GOLDBERG: Let me tell you how that happens. First, the producer, Mary Mapes; neither she nor Dan Rather said, "I know we have phony documents. Let's go with them anyway."

That didn't happen. That never, ever happens.

But when you've invested all that time I spoke about and all that money, you don't want a he said on the one hand and she said on the other hand. You want a story that's forceful and powerful.

HANNITY: Wait a minute.

GOLDBERG: That's why...

HANNITY: Do you think the Kerry campaign fed this to them? Because I am very suspicious of that.

GOLDBERG: Well, this to me is the single most important question that has yet to be answered.

I don't expect CBS News to burn its source. I don't expect CBS News to say, "Joe Blow gave us the documents."

But CBS News has an obligation to give us as much information as it can about the kind of person who gave them the documents. If it turns out — if, and I'm underlying if — if it turns out that the documents are fakes — and I'm willing to say the jury is still out on that, even though it looks pretty bad — and if, and I'm underlying if again, it turns out that people from the Democratic National Committee or the Kerry campaign for that matter gave them the documents, then CBS News has an obligation to tell us that that happened.

That is a major, major news story. And it's of major importance.

So while I don't expect CBS to give up the source by name, at least give us as much information as you can about who that source is. What are his interests? What are his biases?

ALAN COLMES, CO-HOST: Look, we agree: this looks fishy. I think that you have some good points and CBS has some explaining to do, but I also question this issue of giving up the source under certain circumstances.

GOLDBERG: I don't want them to give up the source. It is normal operating procedure in big time journalism, when you're using an unnamed source to at least tell the reader or the viewer something about the source. So you might say, "A source with connections to the administration."

COLMES: Should Robert Novak have done the same thing about Valerie Plame and given some information about where that source came from or something about that source to help solve that problem?

GOLDBERG: Alan, I've been on this show a number of times. And I honestly feel sorry that you have to come up with these ridiculous questions to...

COLMES: It's not a ridiculous question. Give me a ridiculous answer if you think my question is so ridiculous.

GOLDBERG: Alan, you know as well as I do that there is not an ounce of difference between how I see this issue and how you, a liberal, sees this issue.

COLMES: So you want to hold to the same standard?

GOLDBERG: Yes, I want the same standards all the time.
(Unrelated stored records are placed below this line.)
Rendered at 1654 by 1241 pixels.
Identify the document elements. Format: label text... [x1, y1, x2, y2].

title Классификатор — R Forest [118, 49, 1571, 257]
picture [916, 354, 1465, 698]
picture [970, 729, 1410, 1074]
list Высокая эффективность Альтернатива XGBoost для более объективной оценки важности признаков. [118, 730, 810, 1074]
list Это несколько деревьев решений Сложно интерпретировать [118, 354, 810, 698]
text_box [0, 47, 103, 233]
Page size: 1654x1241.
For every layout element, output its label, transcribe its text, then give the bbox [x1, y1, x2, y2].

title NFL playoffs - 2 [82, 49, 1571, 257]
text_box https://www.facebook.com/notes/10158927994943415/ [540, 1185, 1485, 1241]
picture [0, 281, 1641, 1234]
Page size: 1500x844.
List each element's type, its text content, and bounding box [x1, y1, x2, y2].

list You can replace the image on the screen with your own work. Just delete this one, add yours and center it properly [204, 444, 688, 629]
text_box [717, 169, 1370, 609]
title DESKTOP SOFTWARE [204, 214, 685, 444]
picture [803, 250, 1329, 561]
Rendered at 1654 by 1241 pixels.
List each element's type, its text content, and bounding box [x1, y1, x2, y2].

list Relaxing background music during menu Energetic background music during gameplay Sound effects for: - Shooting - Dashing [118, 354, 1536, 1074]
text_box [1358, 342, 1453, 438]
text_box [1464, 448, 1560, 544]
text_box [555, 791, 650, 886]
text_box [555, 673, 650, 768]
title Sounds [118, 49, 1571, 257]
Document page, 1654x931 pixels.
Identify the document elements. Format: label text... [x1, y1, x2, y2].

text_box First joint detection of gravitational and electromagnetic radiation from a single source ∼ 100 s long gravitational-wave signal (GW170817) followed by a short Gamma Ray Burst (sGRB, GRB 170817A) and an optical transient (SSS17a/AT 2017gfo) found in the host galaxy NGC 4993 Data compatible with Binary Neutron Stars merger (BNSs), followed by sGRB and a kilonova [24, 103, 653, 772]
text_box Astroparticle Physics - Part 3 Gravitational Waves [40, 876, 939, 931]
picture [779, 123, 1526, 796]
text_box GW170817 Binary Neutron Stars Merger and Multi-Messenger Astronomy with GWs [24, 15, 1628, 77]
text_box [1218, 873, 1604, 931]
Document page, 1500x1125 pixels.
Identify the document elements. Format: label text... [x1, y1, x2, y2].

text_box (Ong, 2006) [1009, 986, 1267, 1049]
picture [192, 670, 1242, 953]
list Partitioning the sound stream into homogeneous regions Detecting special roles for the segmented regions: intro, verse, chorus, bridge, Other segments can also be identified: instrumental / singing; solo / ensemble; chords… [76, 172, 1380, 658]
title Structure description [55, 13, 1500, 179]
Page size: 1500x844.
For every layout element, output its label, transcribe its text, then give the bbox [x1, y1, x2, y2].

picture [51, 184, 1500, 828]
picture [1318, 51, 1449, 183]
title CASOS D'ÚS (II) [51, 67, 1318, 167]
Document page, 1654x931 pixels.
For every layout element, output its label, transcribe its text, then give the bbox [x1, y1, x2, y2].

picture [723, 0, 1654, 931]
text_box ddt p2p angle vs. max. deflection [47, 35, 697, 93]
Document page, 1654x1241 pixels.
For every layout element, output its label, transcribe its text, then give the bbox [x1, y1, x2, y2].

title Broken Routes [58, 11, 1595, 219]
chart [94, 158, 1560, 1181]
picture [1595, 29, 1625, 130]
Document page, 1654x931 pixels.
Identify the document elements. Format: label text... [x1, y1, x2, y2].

I want to know either who the source is, in all stories, but when you can't do that, at least give us some information so that we know if the person has an ax to grind.

COLMES: All right. That means this person says he's accused the Kerry campaign of being behind this.

Now, should he have something to back that up? Should the media vet whether that is true or not before we make these wild allegations that Kerry or the Democrats are somehow behind this? We don't know who's behind it, if anybody?

GOLDBERG: I agree. I agree.

And the person who came forward and said, "This may have been Karl Rove's doing" were the Republicans, trying to embarrass the Democrats.

We shouldn't even be putting that kind of nonsense out without some substantiation.

COLMES: Tell me if you think...

GOLDBERG: I'm not asking for a lot. I'm just saying, either tell us who the source is, specifically, or tell us enough about the source so we know if these documents are fake, how you got duped?

COLMES: All right. Tell me if this is relevant.

GOLDBERG: This is important. CBS, if the documents are fake, got duped. CBS didn't do this intentionally.

COLMES: I think it's interesting. You're not accusing them of doing anything intentionally, but you're saying that clearly they'll have to pay the price with credibility wise if they're behind it.

GOLDBERG: That's right. I'm saying they didn't do anything intentionally but I'm saying, they're handling this. If they tried to handle this in the worst way possible, that's exactly what they're doing.

HANNITY: I agree.

Bernie Goldberg, of course, his best selling books, "Bias" and "Arrogance."

Very ahead of the curve, Bernie. Good to see you, my friend. Thanks for being with us.